The easiest way to deploy this is by following the Stakenodes guide. There you will find the steps you need to follow to deploy the node and the miner using docker compose. Take a time to read through it before continuing here, as we will comment on some of the steps. In order to make the guide work with an AI backend you will need to make some tweaks.

Note: Please update the RelayMiner image in the repo from pocketd:v0.1.29 to poktscan/pocketd:v0.1.29-streaming-support, this will enable streaming support for your model. We will need to use custom images until the PR is merged.

In the docker-compose.yaml (found in the repository) the following environment variables should be set:

Environment Variables

# We are staking in mainnet
NETWORK=mainnet
# Your external IP
EXTERNAL_IP=
# Your node name
NODE_MONIKER="my-great-node"
# To save some space, modify this
SNAPSHOT_TYPE=pruned

Also, add an external network, so the relayminer can find the vLLM backend:

Network Configuration

...

networks:
    pokt-relayminer-ai:
        name: pokt-relayminer-ai
        external: true
...

And to each service (pocketd and relayminer) add:

Service Configuration

        networks:
          - pokt-relayminer-ai

Comments on "RelayMiner Setup Guide":

You can skip step 1 ("1. Prepare Your Supplier Stake File") since we already did that.
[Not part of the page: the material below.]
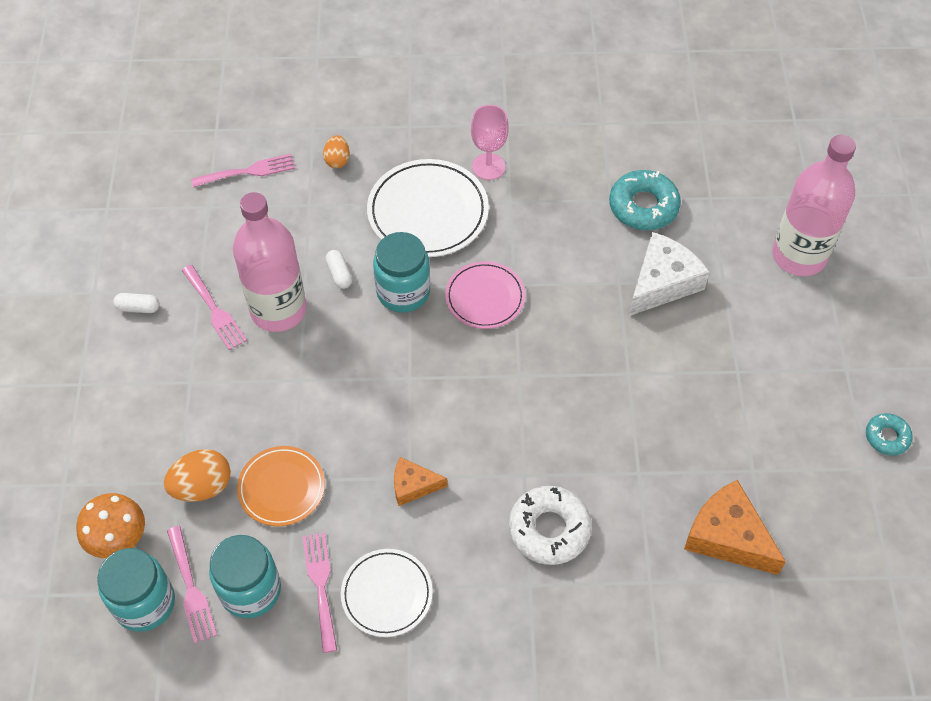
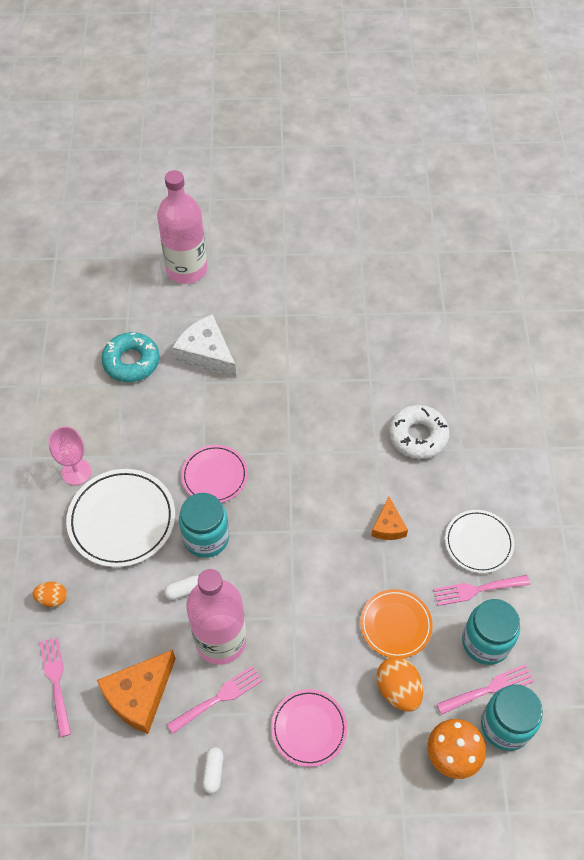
camera: 90 degrees left, 0 degrees up
(170, 394) = (309, 728): none -> pink plate
(727, 536) = (415, 332): orange cheese -> orange cheese (139, 695)
(887, 437) = (337, 239): turquoise donut -> none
For step 2 you will fill the relayminer-config.yaml with the following lines:

relayminer-config.yaml

default_signing_key_names:
  # The one we created at the beginning of this document
  - my-supplier
# Very important!
default_request_timeout_seconds: 600
default_max_body_size: 30MB
smt_store_path: ":memory:"
# This will likely never happen, but just in case we will be generous...
enable_over_servicing: true
# This will communicate with your full node
pocket_node:
  query_node_rpc_url: tcp://pocketd-node:26657
  query_node_grpc_url: tcp://pocketd-node:9090
  tx_node_rpc_url: tcp://pocketd-node:26657
# This section describes the suppliers that this relayminer is representing
suppliers:
  - service_id: text-generation
    # This is the default port, make sure it is open and that your staked address (https://relayminer.your.domain.name) point here.
    listen_url: http://0.0.0.0:8545
    # Rule #2: Double Tap
    request_timeout_seconds: 600
    service_config:
      # This is where the relayminer will relay, this will point to the poncho
      backend_url: http://poncho-sidecar:8000
metrics:
  enabled: true
  addr: :9000
pprof:
  enabled: false
  addr: localhost:6060
ping:
  enabled: false
  addr: localhost:8081

Make sure you copy this config to the relay miner volume (when it is running):

Copy Config

docker cp relayminer-config.yaml relayminer:/home/pocket/.pocket/relayminer-config.yaml

For step 4, you will need to add your key to the relayminer. To do this you need to execute the second version of the command:

Add Key to RelayMiner

docker exec -it relayminer sh
pocketd keys add my-supplier --recover

This will init an interactive process that will ask for your private keys (the 12 words that were printed when you created the key). This will be stored safely in the docker volume.

DONE, Now What??

Congratulations, you have your supplier deployed! Have a beer! 🍺

Now you will need to wait... The Pnyx router works along-side the Pocket-ML-Testbench, it will take approx. 24 hrs to check you and then you will start receiving "liveness" tests, after that (if your model proves to be real) you will be slowly benchmarked. The full process can take up to 4 days.

You can check the state and rewards of your node in POKTscan's operator page by entering the public key of your supplier (the one starting with pokt...).